There will be another roundtable on Ukraine this week, a country still facing near-daily drone and missile attacks more than three years after the start of Russia's full-scale invasion.
The event will be an opportunity to discuss "the needs for ongoing support to Ukraine and efforts needed for its reconstruction," according to the IMF.
There will also be meetings of finance ministers from the G7 group of advanced economies, and a gathering of the G20 group of nations, a forum that includes both the United States and China.
- Ongoing trade tensions -
Even before the most recent trade spat broke out, Trump's tariff plans had raised US import taxes on goods to the highest level in decades, cooling growth and pushing up prices.
So far, however, "all signs point to a world economy that has generally withstood acute strains from multiple shocks," Georgieva said in Washington last week.
"The world has avoided a tit-for-tat slide into trade war -- so far," she added.
The White House continues to insist that the long-term effect of tariffs will be positive for the United States, pointing to their relatively muted economic impact thus far.
Asian stocks pare tariff-led losses, Tokyo hit by political turmoil
Hong Kong (AFP) Oct 14, 2025 -
Most Asian stocks rose Tuesday, tracking a rally on Wall Street, after Donald Trump tempered his rhetoric against China, which he has threatened with 100 percent tariffs, while Tokyo struggled amid Japanese political turmoil.
Still, safe-haven metals continued to push higher -- helping silver join gold in touching records -- fuelled by expectations for more US interest rate cuts, worries about rising debt and warnings that an AI-stoked global rally could be overdone.
The US president sent shivers through markets Friday when he lashed out at Beijing over its curbs on rare earths, which fuelled fears he was reigniting their trade war after months of a tentative truce.
But he shifted his tone by Sunday, insisting in a social media post that "it will all be fine", and adding that he wanted to "help" China.

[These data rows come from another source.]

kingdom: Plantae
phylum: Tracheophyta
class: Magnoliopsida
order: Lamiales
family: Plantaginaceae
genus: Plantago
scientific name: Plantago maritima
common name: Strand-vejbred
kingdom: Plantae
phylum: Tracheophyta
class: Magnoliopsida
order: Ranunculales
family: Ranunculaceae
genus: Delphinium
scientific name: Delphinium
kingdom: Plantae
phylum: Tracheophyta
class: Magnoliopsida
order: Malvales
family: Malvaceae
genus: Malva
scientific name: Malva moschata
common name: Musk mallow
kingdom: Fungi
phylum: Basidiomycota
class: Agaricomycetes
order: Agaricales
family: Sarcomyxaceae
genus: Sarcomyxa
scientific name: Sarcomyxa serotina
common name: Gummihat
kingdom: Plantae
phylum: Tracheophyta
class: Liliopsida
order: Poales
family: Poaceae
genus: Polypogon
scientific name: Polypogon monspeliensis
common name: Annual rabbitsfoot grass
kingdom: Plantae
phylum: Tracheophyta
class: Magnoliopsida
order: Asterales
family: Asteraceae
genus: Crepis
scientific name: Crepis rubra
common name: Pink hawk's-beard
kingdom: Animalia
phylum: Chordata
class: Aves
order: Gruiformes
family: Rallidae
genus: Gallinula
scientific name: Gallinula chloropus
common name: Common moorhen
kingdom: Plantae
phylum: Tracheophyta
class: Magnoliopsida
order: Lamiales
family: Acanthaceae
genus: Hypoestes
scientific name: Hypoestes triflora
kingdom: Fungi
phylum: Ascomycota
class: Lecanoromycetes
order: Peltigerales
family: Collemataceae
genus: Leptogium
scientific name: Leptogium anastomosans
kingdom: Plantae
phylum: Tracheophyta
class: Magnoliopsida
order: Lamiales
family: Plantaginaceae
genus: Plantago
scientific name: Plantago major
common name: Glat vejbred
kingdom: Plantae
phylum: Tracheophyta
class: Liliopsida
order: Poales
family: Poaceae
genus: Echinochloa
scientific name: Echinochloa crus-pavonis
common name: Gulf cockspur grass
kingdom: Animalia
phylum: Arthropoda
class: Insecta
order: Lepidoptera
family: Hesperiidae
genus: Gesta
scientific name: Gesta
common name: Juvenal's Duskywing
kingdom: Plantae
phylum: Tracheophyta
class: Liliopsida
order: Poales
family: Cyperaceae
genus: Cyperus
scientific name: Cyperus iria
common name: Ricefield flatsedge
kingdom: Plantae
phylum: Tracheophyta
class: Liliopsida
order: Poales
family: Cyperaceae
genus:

That was enough for traders to return to the market, with the Nasdaq soaring more than two percent and S&P 500 and Dow each up more than one percent Monday, taking a huge bite out of Friday's losses.
Asia tried to follow suit following Monday's retreat, which had been tempered by Trump's more conciliatory comments.
Hong Kong, Shanghai, Singapore, Seoul, Sydney, Taipei and Manila all rose, though Wellington and Jakarta dropped.
"Given the recent rally, positioning was stretched (and) any bad news is a cue to sell risk...which indicates the market is looking for an excuse for a selloff," said Neil Wilson of Saxo markets.
"The extent of the selling could be the cue for the last bears to throw in the towel."
Still, tech firms remain in high demand, with the latest impetus for buying coming after chip giant Broadcom formed a partnership with OpenAI to provide 10 gigawatts in computing power.
The deal came after OpenAI signed deals involving huge investments in data centres and AI chips with US companies Nvidia, AMD and Oracle, as well as with South Korea's Samsung and SK Hynix.
Tokyo returned from a long weekend with losses, as lingering tariff worries compound political uncertainty in Japan where the ruling coalition collapsed Friday as junior partner Komeito quit the alliance.
The move raised questions about whether Sanae Takaichi -- who became the ruling party's leader this month -- will be able to take the reins as the country's first woman prime minister.
Stocks had surged after her election on hopes she will unveil fresh stimulus measures and push for looser monetary policies.
It was reported at the weekend that Komeito will seek to support a unified candidate with other groups in a bid to block Takaichi -- who needs approval from parliament -- from becoming premier.
In commodity trade, silver struck a record $52.90 as investors sought other safe havens as gold continued to chalk up successive peaks of its own. The yellow metal hit a new high of nearly $4,150.